10 incredibly innovative young technological companies and 7 days in Boston. Numerous lectures, workshops and networking meetings, hundreds of people and thousands of possible opportunities. And all this in the shadow of one of the world’s best technology universities — the Massachusetts Institute of Technology. We asked the participating startups about the impressions from this year’s Bootcamp.
Łukasz Raczkowski, Solutions 4 Tomorrow
A trip to the United States is in itself a dream for many people, and we also had the opportunity to visit unusual places and meet people unavailable to ordinary tourists. It was an intensive week that brought a lot of new experiences to each of us. First of all, we got to know the look at the businesses of people on the other side of the Atlantic and we realized that it is not the same as the one represented in Poland. Personally, I liked the most meeting with Poles who achieved business success in the USA. It is great to see that on such a demanding market “our people” have succeeded, and additionally they have the willingness to build a Polish community. Cooperation with a local mentor was also important, and it contributed a lot to our perspective on the development of business on a global scale.

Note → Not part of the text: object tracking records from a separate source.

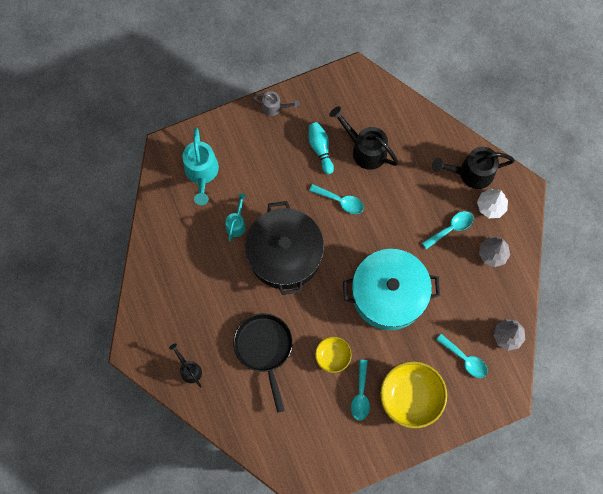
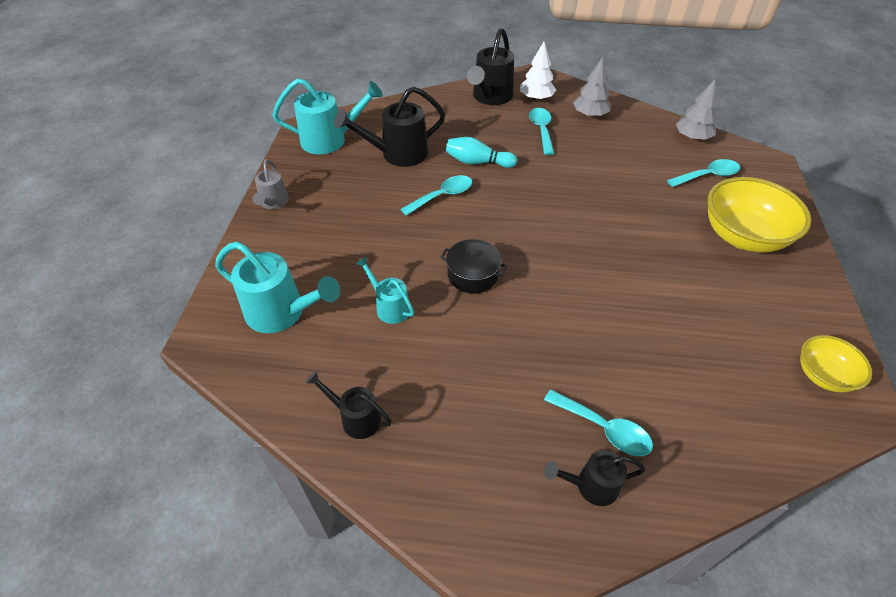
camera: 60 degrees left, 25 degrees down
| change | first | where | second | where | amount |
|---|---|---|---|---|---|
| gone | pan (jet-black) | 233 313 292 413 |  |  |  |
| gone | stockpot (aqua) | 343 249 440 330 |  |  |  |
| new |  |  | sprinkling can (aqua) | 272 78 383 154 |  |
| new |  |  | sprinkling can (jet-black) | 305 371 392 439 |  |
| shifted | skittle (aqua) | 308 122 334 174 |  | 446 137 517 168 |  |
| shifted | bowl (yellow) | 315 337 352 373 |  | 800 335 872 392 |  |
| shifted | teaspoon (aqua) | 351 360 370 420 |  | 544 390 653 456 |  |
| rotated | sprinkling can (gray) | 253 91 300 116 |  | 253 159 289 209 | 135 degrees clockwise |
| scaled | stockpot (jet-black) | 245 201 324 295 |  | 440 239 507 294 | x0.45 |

What surprised us the most was the approach to building entrepreneurship at the Massachusetts Institute of Technology — accessibility of infrastructure, openness of people and their approach — frivolous on one hand, and critical on the other. After this trip, we are certainly more aware of our shortcomings, and at the same time we have become convinced that we can afford to succeed. This mixture of emotions and impressions has allowed us to become even better entrepreneurs.
Ewa Rutczyńska-Jamróz, Lifetone
Our participation in the Bootcamp was very important to us — in particular its location in Boston, which is a leading medical and business center in the field of new technologies from the BioMedTech sector. It was a unique opportunity for us to get to know the ecosystem, visit accelerators, talk to entrepreneurs and scientists specifically from our industry, which makes the knowledge, experience and relationships gained even more valuable to us. Meetings with people who decided to run their businesses in the United States, as well as people who are actively involved in the organization of the start-up support ecosystem in the BioMedTech area in Boston were of special importance to us. We were surprised by the openness of the people we met with. They listened with interest about our business and wondered with whom they could contact us, who from their environment could potentially contribute something to the development of our business. This resulted in setting up further meetings, which filled the agenda to the limits of what is possible and allowed us to review, in a short span of time, our thinking about the steps we should take in terms of expansion to the United States. The goal that we set for ourselves in connection with our trip to the Bootcamp was not related to looking for financing. We wanted to understand the Boston ecosystem and establish relationships. Thanks to the involvement of the organizer, i.e. MIT Enterprise Forum Poland, we managed to achieve this goal, for which we are very grateful.
Konrad Krajewski, Genomtec
The most important benefits of participating in the Bootcamp in Boston are the opportunity to meet interesting people, feedback from investors and information about the functioning of business in the USA. This market has to be seen as the European Union — each state in the USA has to be seen as an individual country. People in different states differ in customs and approach to business, states have their own individual laws, so in the USA it is very important to analyze the possibility of creating a business in a particular state, and not in the whole country. We liked the openness of Americans and their approach to business. The people we met openly shared their contacts with us and helped us arrange meetings, while expecting nothing in return. The most important thing was to get to know the mentality of local investors and people, which is different from the approach and mentality of Poles. Business practitioners and entrepreneurs with whom we met, openly share with us their experiences and thoughts on Polish projects. In Poland, people do not function this way, because they are afraid that someone could steal their ideas or contacts from them. We are far from the state of mind and mentality of American business, so we will be slow to develop further. “You go faster by yourself, but in a group you’ll go farther”. The Americans understand this, Poles — not at all. We realized that in order to do business in the U.S., you need to be there, have global patents, understand the U.S. market and have the best validated product. In addition, in the USA the customer who buys the product/service and the business model are the most important. Technological advantages and price do not matter if the customer is not interested in them.